**TASK**.
Copy the data exactly; pictures stay out of the copy.

**DATASET EXCERPT**.
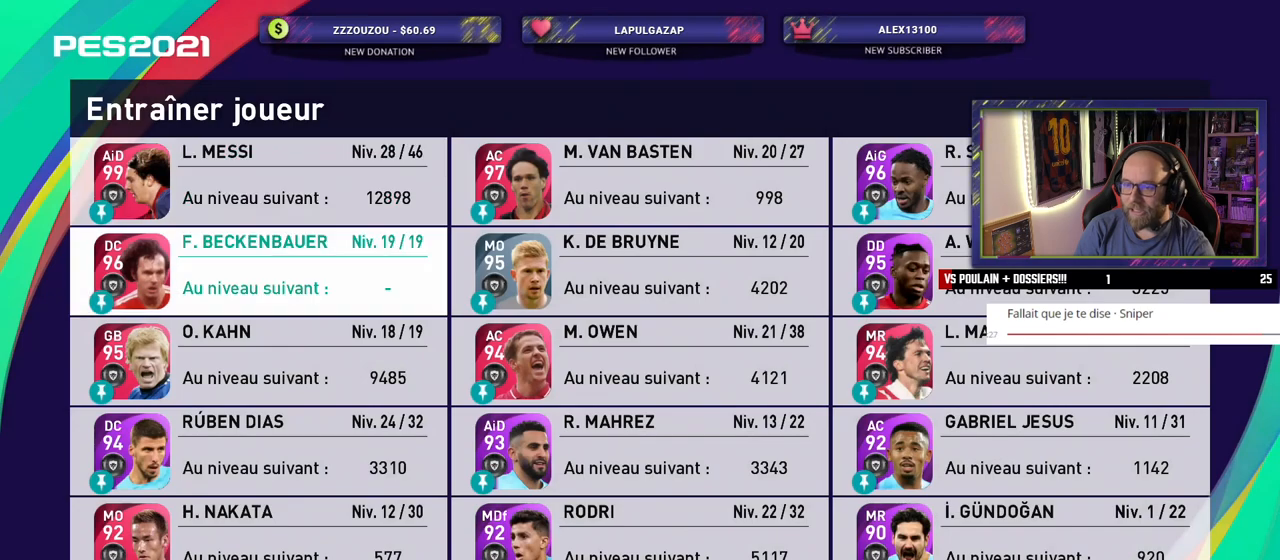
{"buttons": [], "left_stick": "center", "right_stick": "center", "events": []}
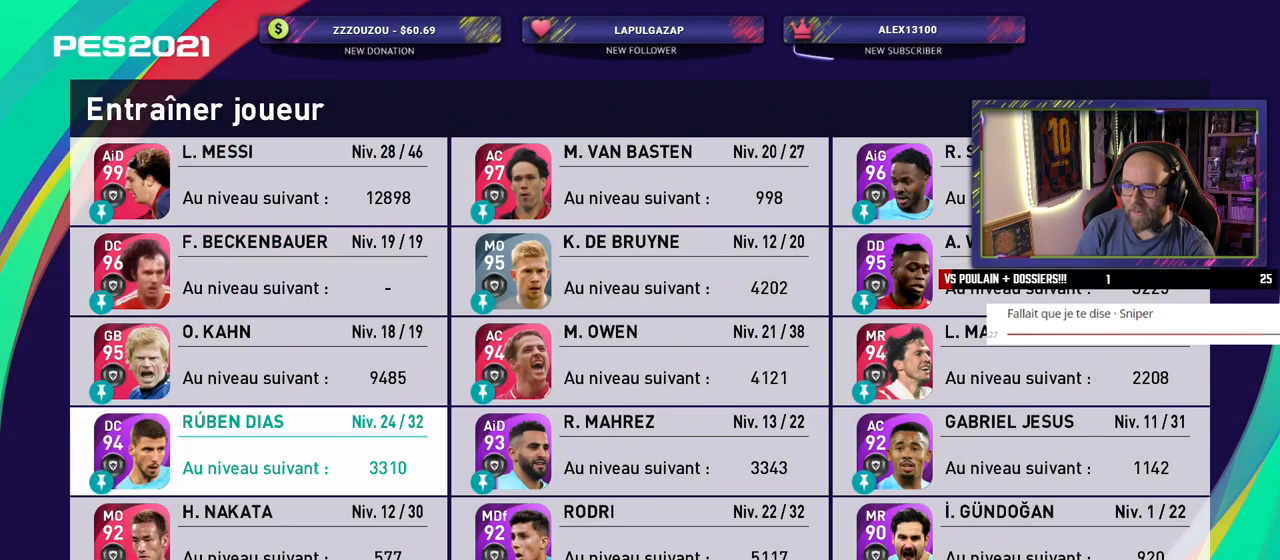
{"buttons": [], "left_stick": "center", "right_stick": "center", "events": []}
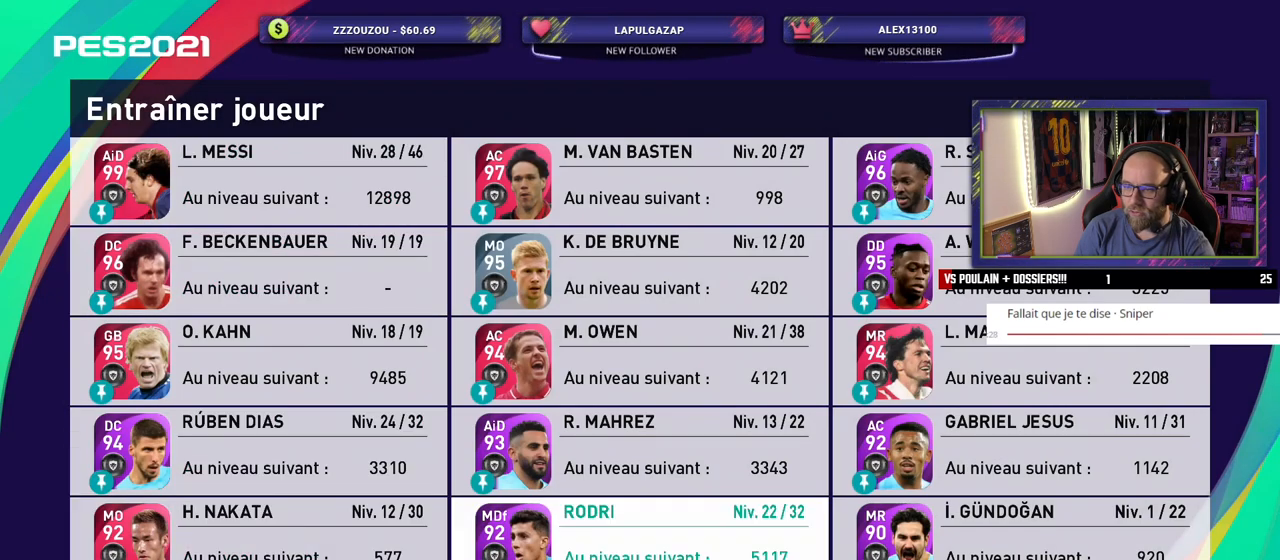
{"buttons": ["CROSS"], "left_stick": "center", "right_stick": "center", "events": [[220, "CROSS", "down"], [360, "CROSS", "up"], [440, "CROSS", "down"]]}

**ANSWER AREA**.
{"buttons": [], "left_stick": "center", "right_stick": "center", "events": []}
{"buttons": [], "left_stick": "center", "right_stick": "center", "events": []}
{"buttons": ["CROSS"], "left_stick": "center", "right_stick": "center", "events": [[220, "CROSS", "down"], [360, "CROSS", "up"], [440, "CROSS", "down"]]}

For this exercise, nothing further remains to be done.